Hansen mentioned some other projects on the horizon for the area, starting with the expansion of Canal Street Park all the way to Leonard Street, which is included in the Downtown Development Authority’s budget for 2016, and the eventual reconstruction of Ottawa Avenue, planned for a little further down the road.

“We are looking at a lot of different plans — especially tax-increment financing — to help get that project underway,” he said. “That is going to be a complete rebuild of that street, and it will be expensive.”

Hansen noted the city is focused right now on its Vital Streets plan, which prioritizes fixing streets in better standing than Ottawa Avenue.

“I’m also on the Vital Streets Task Force, and the plan right now is one of asset management, where we are taking the roads that need attention but aren’t too bad and we are reclaiming them before they get bad because then you go into reconstruction, which is 14 times as expensive, and it’s a losing battle if you allow roads to get to that condition.”

Still, he said, Ottawa Avenue is on the group’s radar, and commitments to patch potholes will help in the meantime.

Bond Street is also slated for work, Hansen said. Right now, it is primarily trucks that utilize the road to reach industrial tenants.
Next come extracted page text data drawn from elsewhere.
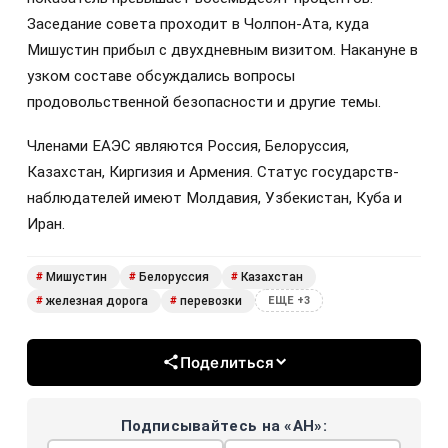
Заседание совета проходит в Чолпон-Ата, куда
Мишустин прибыл с двухдневным визитом. Накануне в
узком составе обсуждались вопросы
продовольственной безопасности и другие темы.
Членами ЕАЭС являются Россия, Белоруссия,
Казахстан, Киргизия и Армения. Статус государств-
наблюдателей имеют Молдавия, Узбекистан, Куба и
Иран.
Мишустин
Белоруссия
Казахстан
#
#
#
железная дорога
перевозки
#
#
ЕЩЕ +3
Поделиться
Подписывайтесь на «АН»: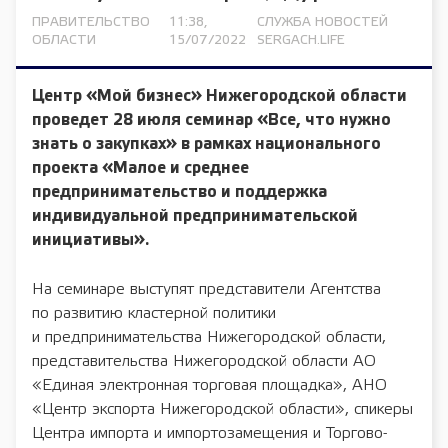
ПРАВИТЕЛЬСТВО
11:38,
СЛУЖБА НОВОСТЕЙ
ОБЛАСТИ
15/07/2022
SERGACH.LIFE
Центр «Мой бизнес» Нижегородской области
проведет 28 июля семинар «Все, что нужно
знать о закупках» в рамках национального
проекта «Малое и среднее
предпринимательство и поддержка
индивидуальной предпринимательской
инициативы».
На семинаре выступят представители Агентства
по развитию кластерной политики
и предпринимательства Нижегородской области,
представительства Нижегородской области АО
«Единая электронная торговая площадка», АНО
«Центр экспорта Нижегородской области», спикеры
Центра импорта и импортозамещения и Торгово-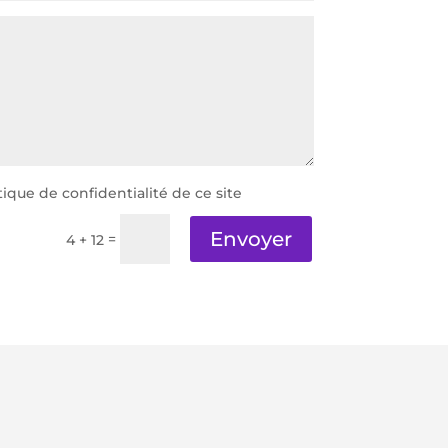
itique de confidentialité de ce site
Envoyer
=
4 + 12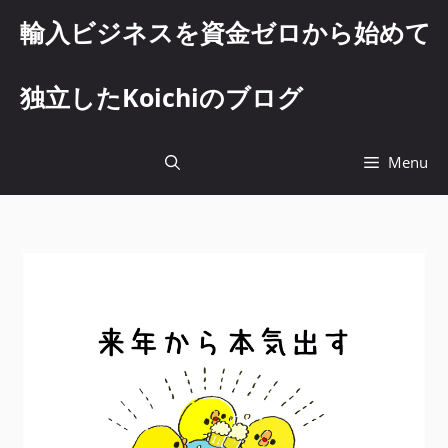
コ
輸入ビジネスを資金ゼロから始めて
ン
テ
ン
独立したKoichiのブログ
ツ
へ
ス
Menu
キ
ッ
プ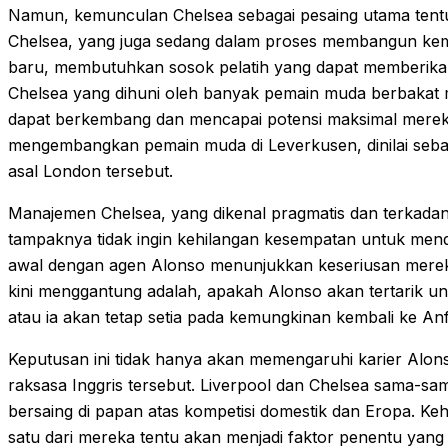
Namun, kemunculan Chelsea sebagai pesaing utama tentu s
Chelsea, yang juga sedang dalam proses membangun kemba
baru, membutuhkan sosok pelatih yang dapat memberikan s
Chelsea yang dihuni oleh banyak pemain muda berbakat
dapat berkembang dan mencapai potensi maksimal mere
mengembangkan pemain muda di Leverkusen, dinilai sebag
asal London tersebut.
Manajemen Chelsea, yang dikenal pragmatis dan terkada
tampaknya tidak ingin kehilangan kesempatan untuk mend
awal dengan agen Alonso menunjukkan keseriusan merek
kini menggantung adalah, apakah Alonso akan tertarik un
atau ia akan tetap setia pada kemungkinan kembali ke Anf
Keputusan ini tidak hanya akan memengaruhi karier Alons
raksasa Inggris tersebut. Liverpool dan Chelsea sama-sam
bersaing di papan atas kompetisi domestik dan Eropa. Keha
satu dari mereka tentu akan menjadi faktor penentu yang 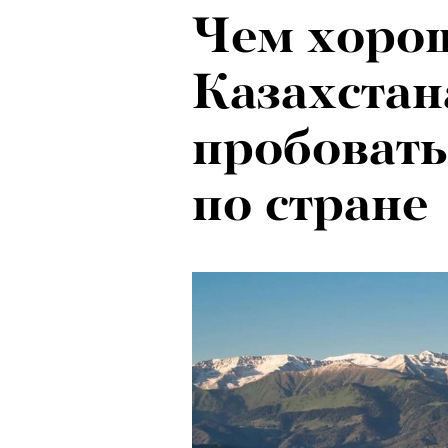
Чем хоро
Локарно-2
Казахстана
показали 
пробовать
фестиваля
по стране
кино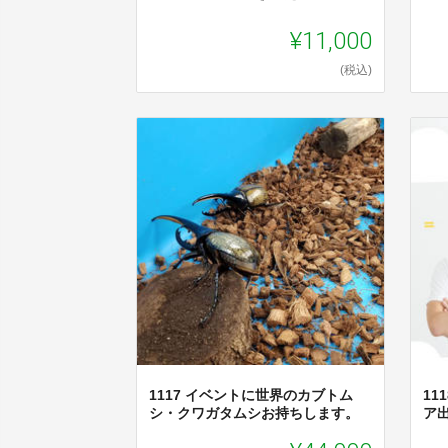
¥11,000
(税込)
1117 イベントに世界のカブトム
11
シ・クワガタムシお持ちします。
ア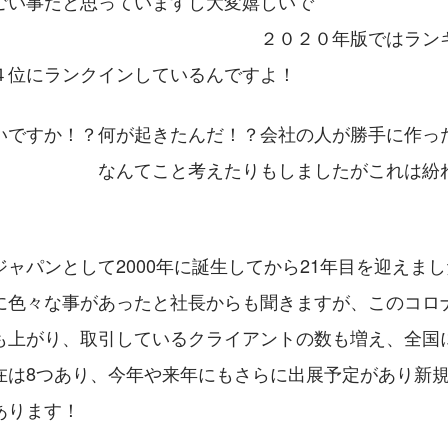
ごい事だと思っていますし大変嬉しいで
　　　　　　　　　　　　　　　２０２０年版ではラン
４位にランクインしているんですよ！
いですか！？何が起きたんだ！？会社の人が勝手に作っ
　　　　　　なんてこと考えたりもしましたがこれは紛
ャパンとして2000年に誕生してから21年目を迎えま
に色々な事があったと社長からも聞きますが、このコロ
も上がり、取引しているクライアントの数も増え、全国
在は8つあり、今年や来年にもさらに出展予定があり新
あります！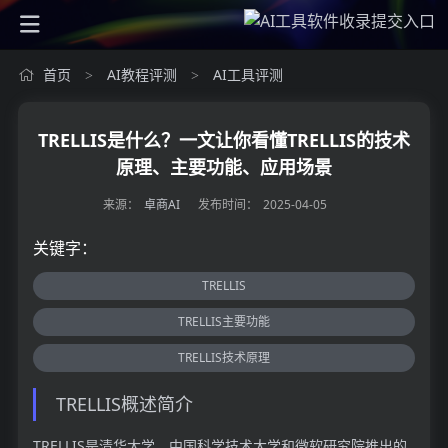
首页
AI教程评测
AI工具评测
>
>
TRELLIS是什么？一文让你看懂TRELLIS的技术
原理、主要功能、应用场景
来源：
卓商AI
发布时间：
2025-04-05
关键字：
TRELLIS
TRELLIS主要功能
TRELLIS技术原理
TRELLIS概述简介
TRELLIS是清华大学、中国科学技术大学和微软研究院推出的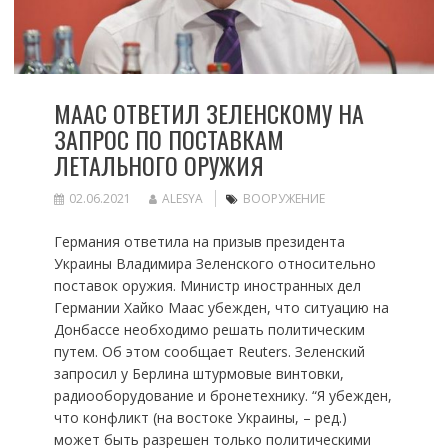
МААС ОТВЕТИЛ ЗЕЛЕНСКОМУ НА
ЗАПРОС ПО ПОСТАВКАМ
ЛЕТАЛЬНОГО ОРУЖИЯ
02.06.2021
ALESYA
ВООРУЖЕНИЕ
Германия ответила на призыв президента
Украины Владимира Зеленского относительно
поставок оружия. Министр иностранных дел
Германии Хайко Маас убежден, что ситуацию на
Донбассе необходимо решать политическим
путем. Об этом сообщает Reuters. Зеленский
запросил у Берлина штурмовые винтовки,
радиооборудование и бронетехнику. “Я убежден,
что конфликт (на востоке Украины, – ред.)
может быть разрешен только политическими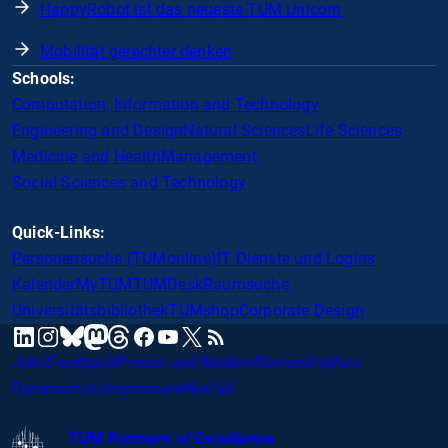
HappyRobot ist das neueste TUM Unicorn
Mobilität gerechter denken
Schools:
Computation, Information and Technology
Engineering and Design
Natural Sciences
Life Sciences
Medicine and Health
Management
Social Sciences and Technology
Quick-Links:
Personensuche (TUMonline)
IT Dienste und Logins
Kalender
MyTUM
TUMDesk
Raumsuche
Universitätsbibliothek
TUMshop
Corporate Design
mastodon
linkedin
instagram
threads
facebook
youtube
x
RSS
bluesky
Jobs
Feedback
Presse und Medien
Barrierefreiheit
Datenschutz
Impressum
Notfall
TUM Partners of Excellence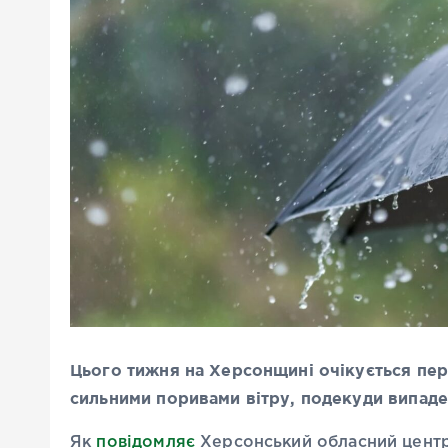
Цього тижня на Херсонщині очікується пер
сильними поривами вітру, подекуди випаде
Як
повідомляє
Херсонський обласний центр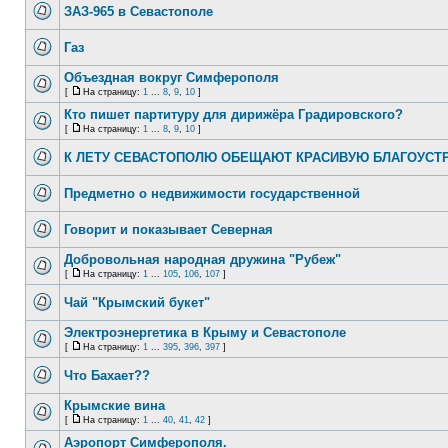
ЗАЗ-965 в Севастополе
Газ
Объездная вокруг Симферополя
[
На страницу:
1
...
8
,
9
,
10
]
Кто пишет партитуру для дирижёра Градировского?
[
На страницу:
1
...
8
,
9
,
10
]
К ЛЕТУ СЕВАСТОПОЛЮ ОБЕЩАЮТ КРАСИВУЮ БЛАГОУС
Предметно о недвижимости государственной
Говорит и показывает Северная
Добровольная народная дружина "Рубеж"
[
На страницу:
1
...
105
,
106
,
107
]
Чай "Крымский букет"
Электроэнергетика в Крыму и Севастополе
[
На страницу:
1
...
395
,
396
,
397
]
Что Бахает??
Крымские вина
[
На страницу:
1
...
40
,
41
,
42
]
Аэропорт Симферополя.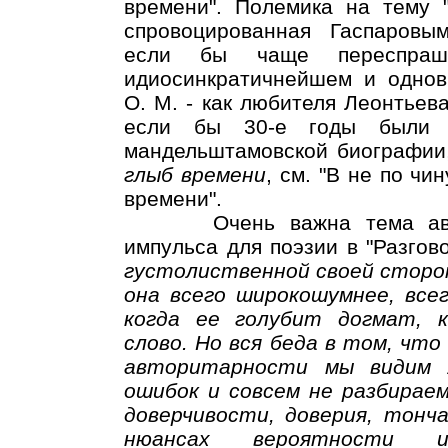
времени". Полемика на тему "
спровоцированная Гаспаровы
если бы чаще переспраш
идиосинкратичнейшем и однов
О. М. - как любителя Леонтьева 
если бы 30-е годы были 
мандельштамовской биографии,
глыб времени
, см. "В не по ч
времени".
Очень важна тема автори
импульса для поэзии в "Разгово
густолиственной своей сторо
она всего широкошумнее, все
когда ее голубит догмат, 
слово. Но вся беда в том, что
авторитарности мы видим 
ошибок и совсем не разбираем
доверчивости, доверия, тонча
нюансах вероятности и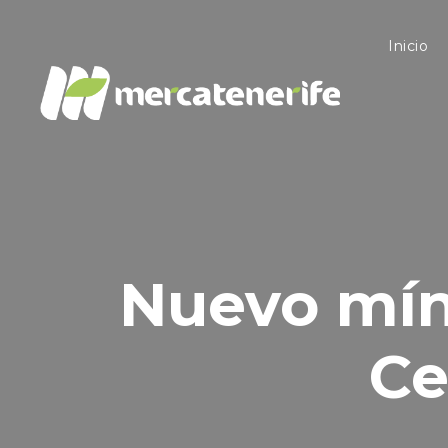
Inicio
Nuevo míni
Ce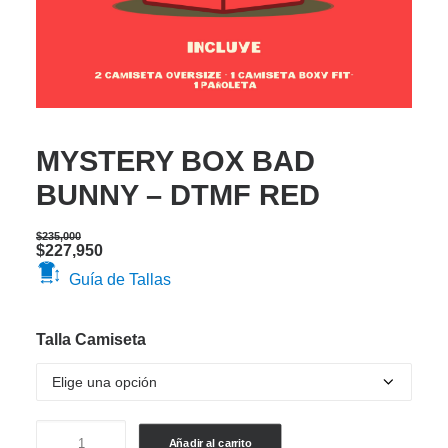
MYSTERY BOX BAD
BUNNY – DTMF RED
$
235,000
Original
Current
$
227,950
price
price
Guía de Tallas
was:
is:
$235,000.
$227,950.
Talla Camiseta
MYSTERY
Añadir al carrito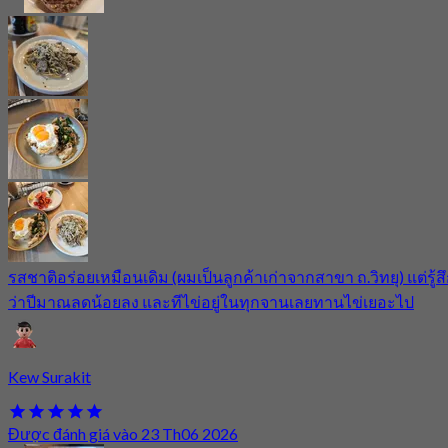
รสชาติอร่อยเหมือนเดิม (ผมเป็นลูกค้าเก่าจากสาขา ถ.วิทยุ) แต่รู้ส
ว่าปีมาณลดน้อยลง และทีไข่อยู่ในทุกจานเลยทานไข่เยอะไป
Kew Surakit
Được đánh giá vào 23 Th06 2026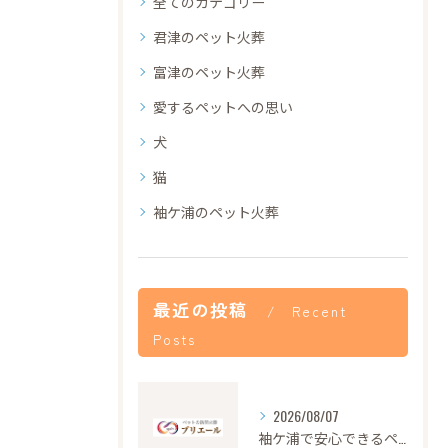
全てのカテゴリー
君津のペット火葬
富津のペット火葬
愛するペットへの思い
犬
猫
袖ケ浦のペット火葬
最近の投稿
Recent
Posts
2026/08/07
袖ケ浦で安心できるペット火葬の流れと心遣い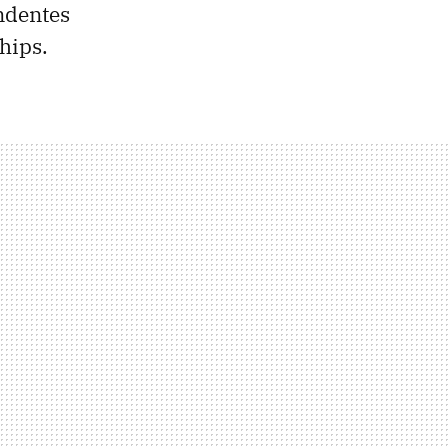
endentes
hips.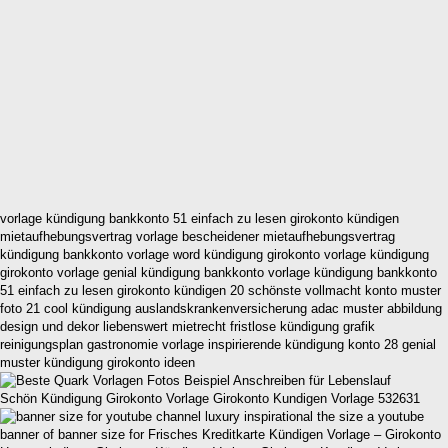
vorlage kündigung bankkonto 51 einfach zu lesen girokonto kündigen
mietaufhebungsvertrag vorlage bescheidener mietaufhebungsvertrag
kündigung bankkonto vorlage word kündigung girokonto vorlage kündigung
girokonto vorlage genial kündigung bankkonto vorlage kündigung bankkonto
51 einfach zu lesen girokonto kündigen 20 schönste vollmacht konto muster
foto 21 cool kündigung auslandskrankenversicherung adac muster abbildung
design und dekor liebenswert mietrecht fristlose kündigung grafik
reinigungsplan gastronomie vorlage inspirierende kündigung konto 28 genial
muster kündigung girokonto ideen
Schön Kündigung Girokonto Vorlage Girokonto Kundigen Vorlage 532631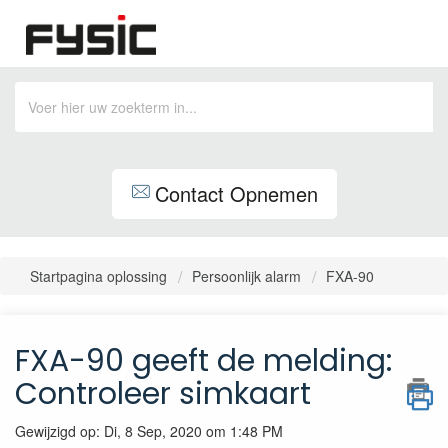
Contact Opnemen
Startpagina oplossing
Persoonlijk alarm
FXA-90
FXA-90 geeft de melding:
Controleer simkaart
Gewijzigd op: Di, 8 Sep, 2020 om 1:48 PM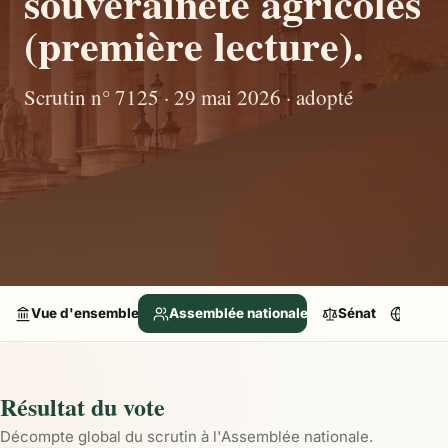
souveraineté agricoles
(première lecture).
Scrutin n° 7125 · 29 mai 2026 · adopté
Vue d'ensemble
Assemblée nationale
Sénat
Parle
Résultat du vote
Décompte global du scrutin à l'Assemblée nationale.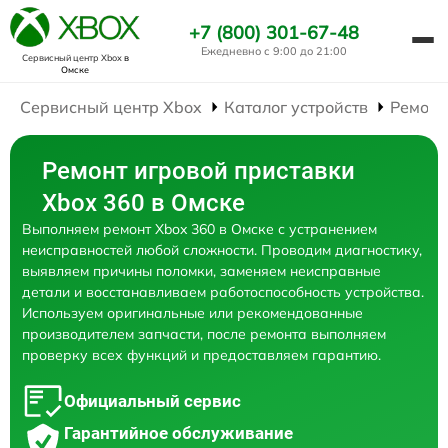
+7 (800) 301-67-48
Ежедневно с 9:00 до 21:00
Сервисный центр Xbox
в
Омске
Сервисный центр Xbox
Каталог устройств
Ремонт
Ремонт игровой приставки
Xbox 360 в Омске
Выполняем ремонт Xbox 360 в Омске с устранением
неисправностей любой сложности. Проводим диагностику,
выявляем причины поломки, заменяем неисправные
детали и восстанавливаем работоспособность устройства.
Используем оригинальные или рекомендованные
производителем запчасти, после ремонта выполняем
проверку всех функций и предоставляем гарантию.
Официальный сервис
Гарантийное обслуживание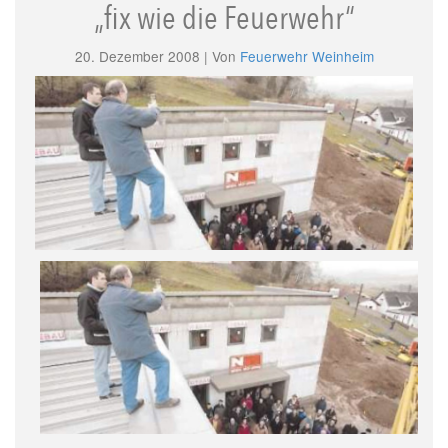
„fix wie die Feuerwehr“
20. Dezember 2008 | Von
Feuerwehr Weinheim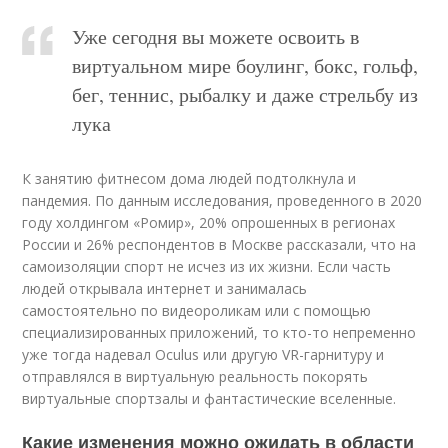
Уже сегодня вы можете освоить в
виртуальном мире боулинг, бокс, гольф,
бег, теннис, рыбалку и даже стрельбу из
лука
К занятию фитнесом дома людей подтолкнула и
пандемия. По данным исследования, проведенного в 2020
году холдингом «Ромир», 20% опрошенных в регионах
России и 26% респондентов в Москве рассказали, что на
самоизоляции спорт не исчез из их жизни. Если часть
людей открывала интернет и занималась
самостоятельно по
видео
роликам или с помощью
специализированных приложений, то кто-то непременно
уже тогда надевал Oculus или другую VR-гарнитуру и
отправлялся в виртуальную реальность покорять
виртуальные спортзалы и фантастические вселенные.
Какие изменения можно ожидать в области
“What we want to do is make it the best of both worlds — not only a service avenue, but also somewhat of a promenade,” he said, noting the 616 Lofts project will help enhance that street, as well.

Other projects taking shape in Monroe North include construction of Gray Skies Distillery, which is underway at 700 Ottawa Ave. NW, and plans to bring a hotel to Monroe Avenue NW. There are also a slew of auto shops that have called the area home for years that continue to do well, and industrial businesses Gill Industries — formerly Grand Rapids Spring & Stamping — and Autodie have remained in the area.

Hansen agrees the remaining vacant buildings in Monroe North will soon thrive once again.

“Monroe North has a lot to offer in the world of development in terms of sites and amenities,” he said. “I think we are going to see unprecedented growth this time around.”